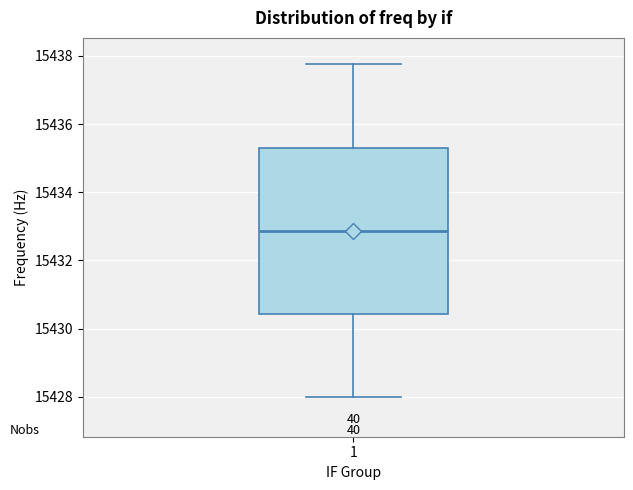

Transcribe this box plot: give where the median line is, the range the box spans, and where the two whiskers end, as read against the y-axis. The values are not printed on the chart, so give them approximately, as read against the axis.

median 15432.8, box 15430.4 to 15435.4, whiskers 15428.0 to 15437.8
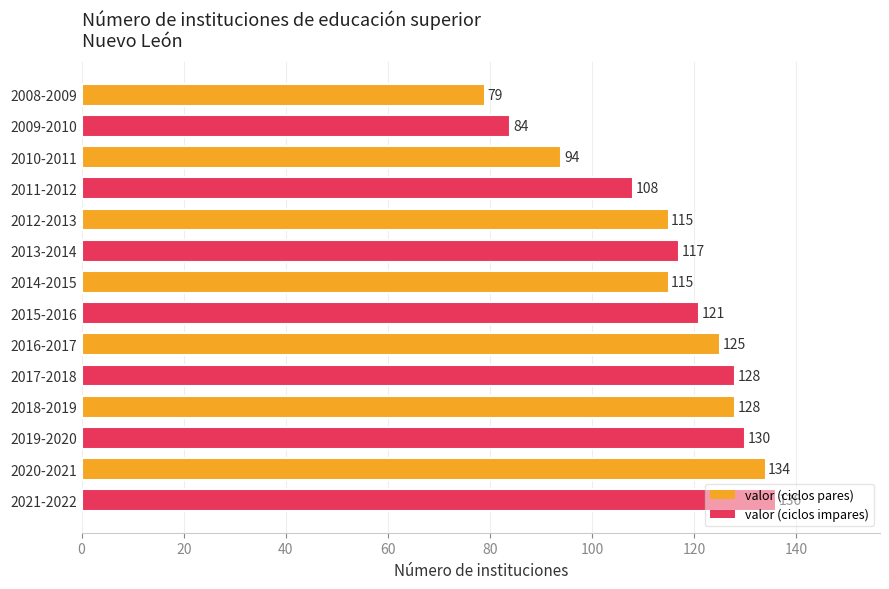

Are the bars grouped side by side (vs. stacked)?

No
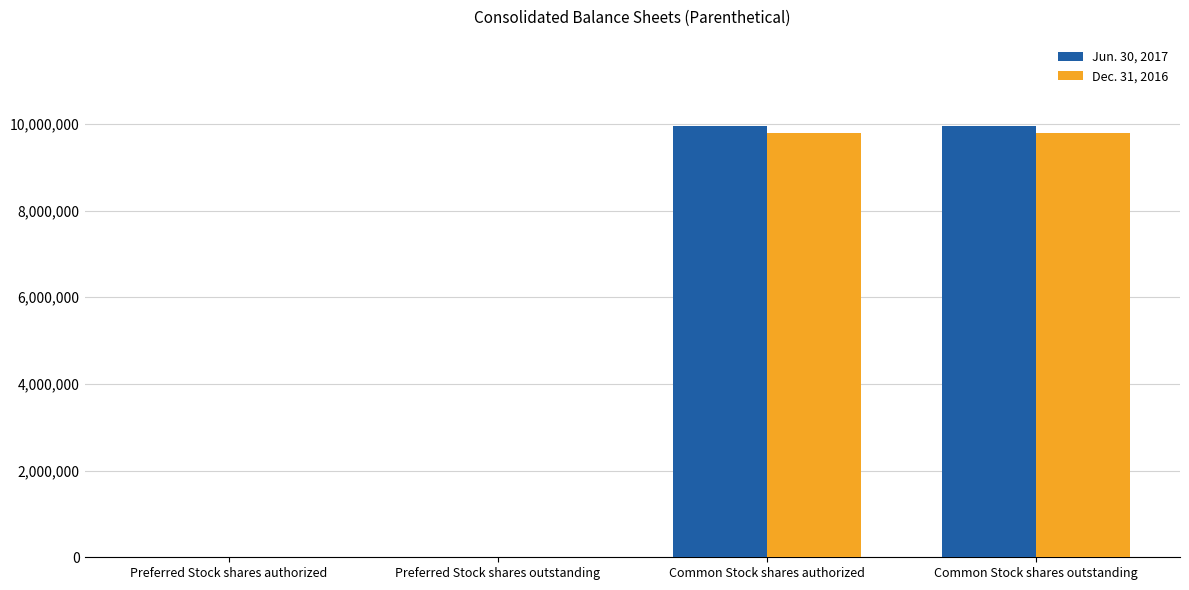

What is the total value across all series at Preferred Stock shares outstanding?

7974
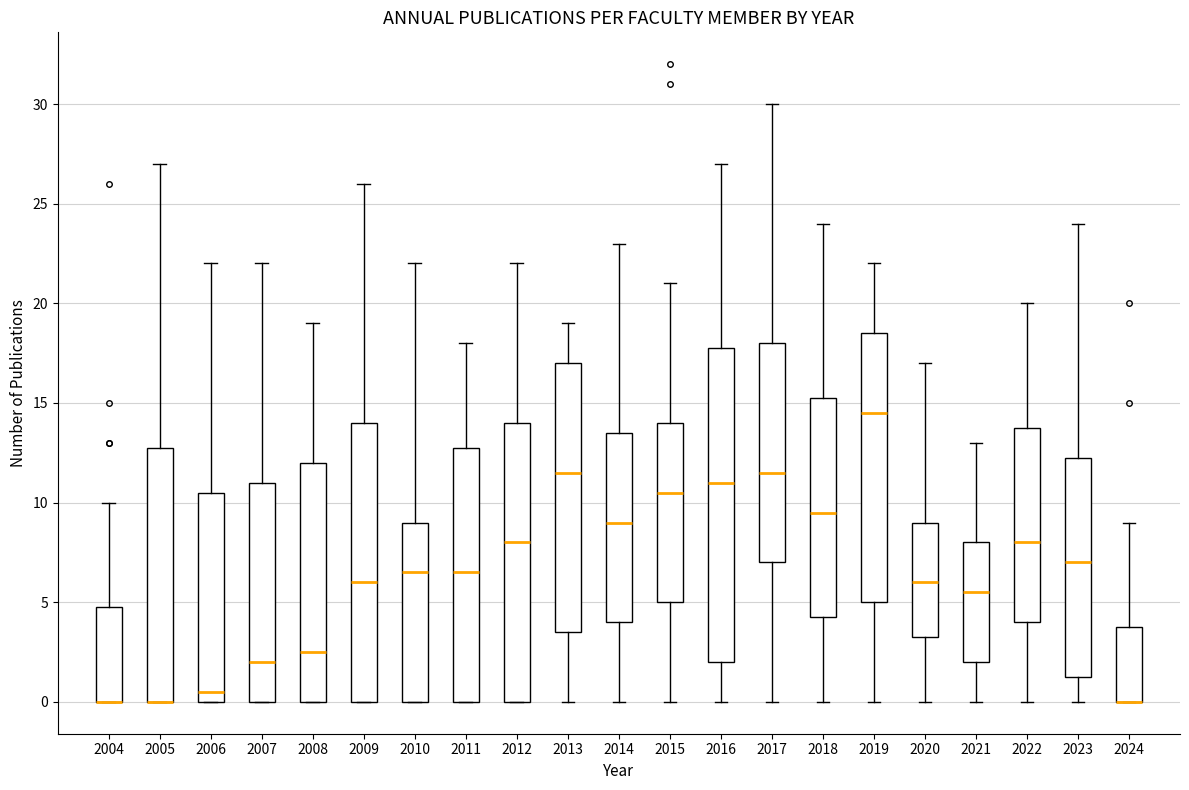

Comparing the boxes themselves (not the whiskers), which one is the tallest?

2016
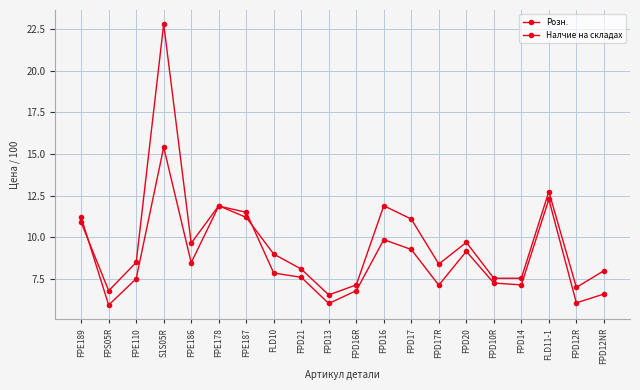

At which category does Налчие на складах reach its first local valley?

FPS05R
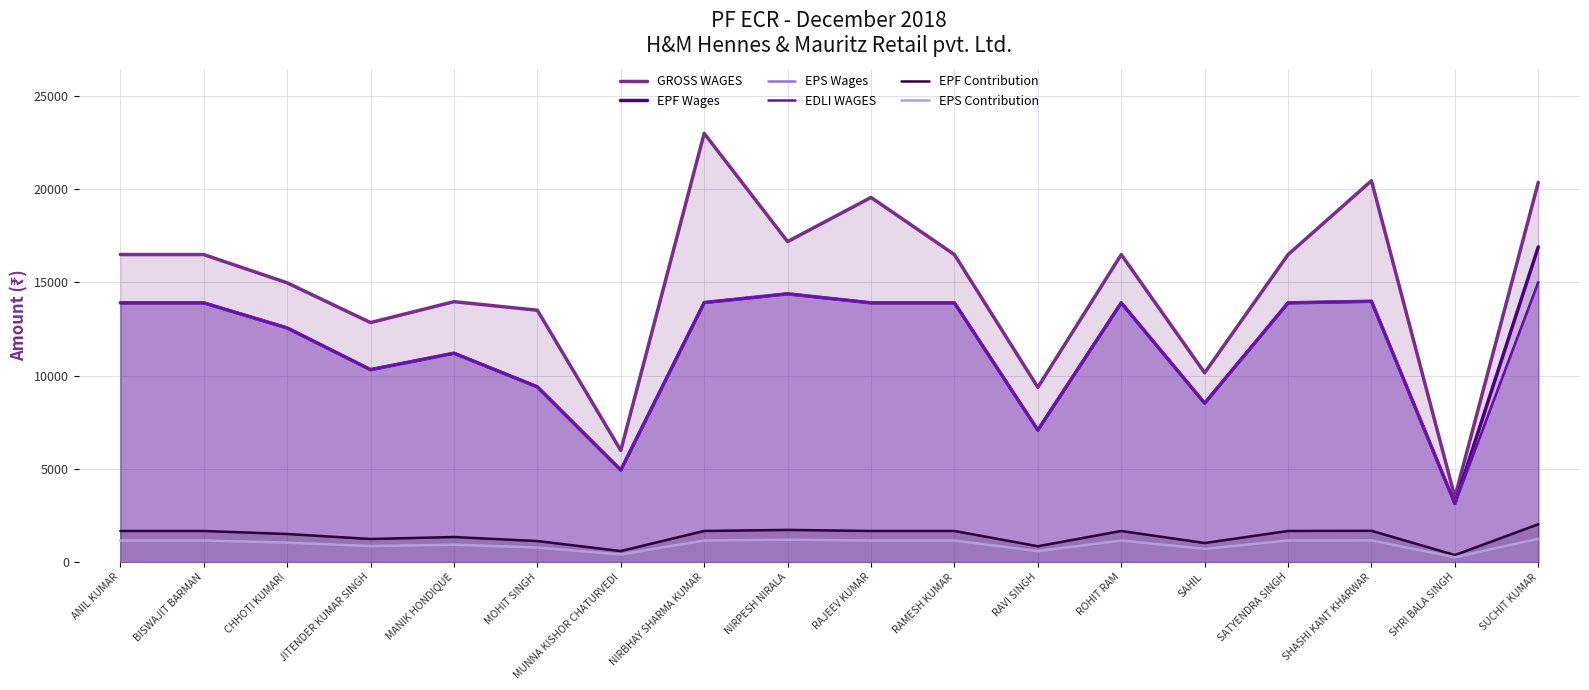

Which has a higher value, RAVI SINGH or CHHOTI KUMARI?

CHHOTI KUMARI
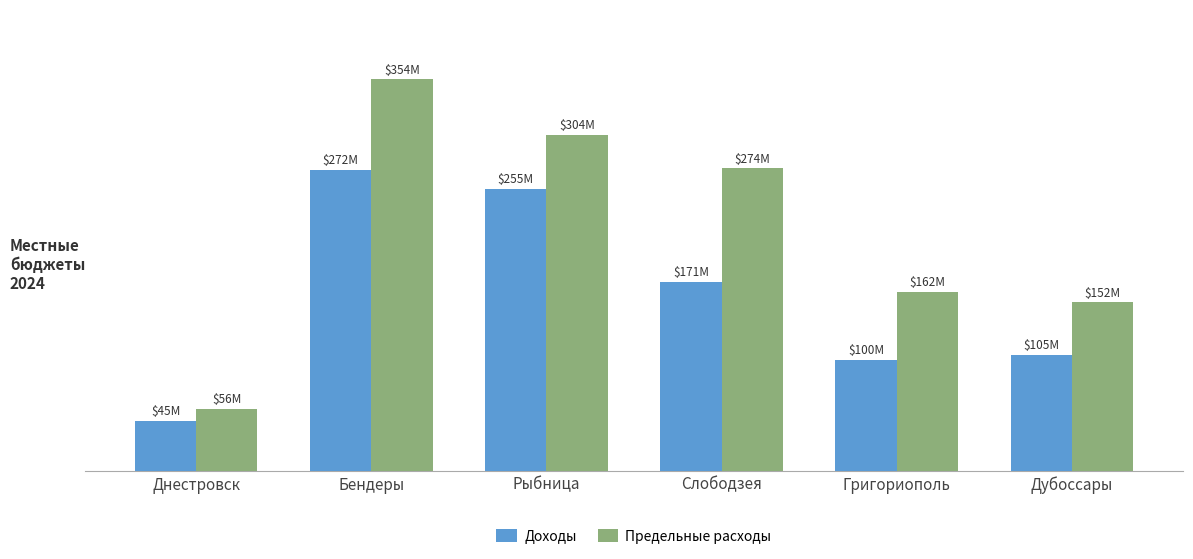

Which series has the largest range (max minus min)?

Предельные расходы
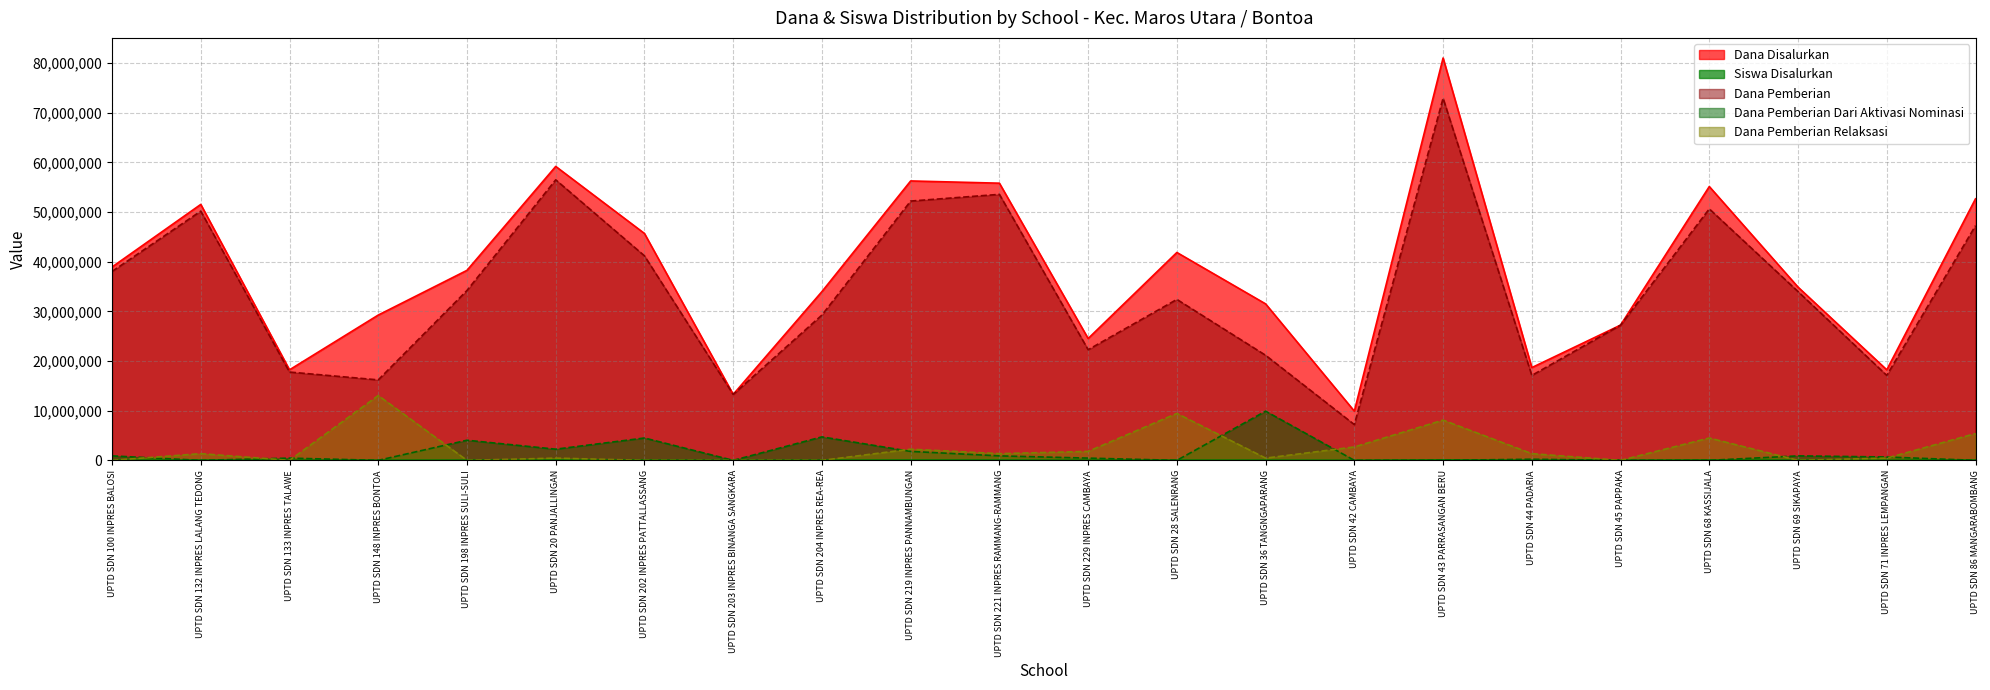

Which series changed the most between UPTD SDN 148 INPRES BONTOA and UPTD SDN 36 TANGNGAPARANG?

Dana Pemberian Relaksasi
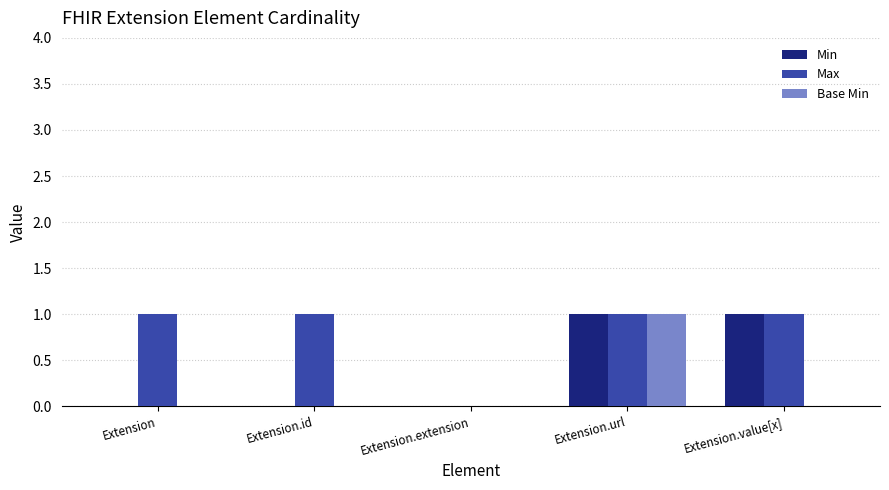

How many groups of bars are there?

5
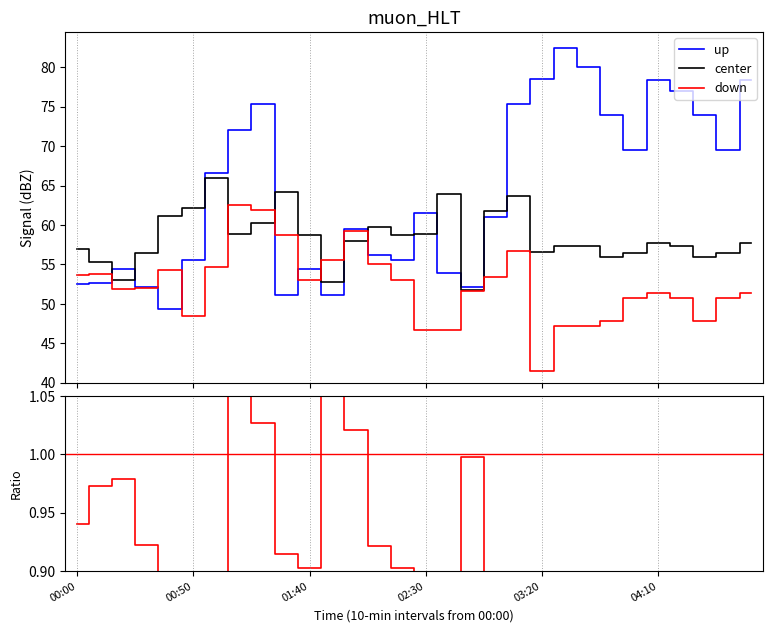

What is the average value of the center series?

58.4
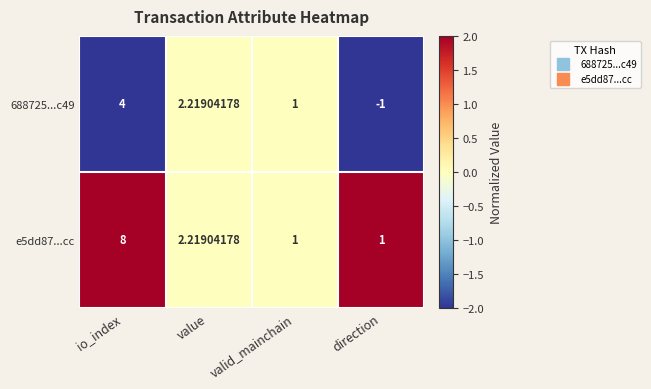

At which category is the sum across all series the highest?

io_index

·····

WHAT YOU WILL DO.
Copy the rows word for word, starting at the line that contains "Which has a" and ending with the last row, both included. Leave the pictures out of your copy.

EXPECTED ANSWER.
Which has a higher value, RAVI SINGH or CHHOTI KUMARI?

CHHOTI KUMARI

Which series has the largest range (max minus min)?

Предельные расходы

Which series changed the most between UPTD SDN 148 INPRES BONTOA and UPTD SDN 36 TANGNGAPARANG?

Dana Pemberian Relaksasi

How many groups of bars are there?

5

What is the average value of the center series?

58.4

At which category is the sum across all series the highest?

io_index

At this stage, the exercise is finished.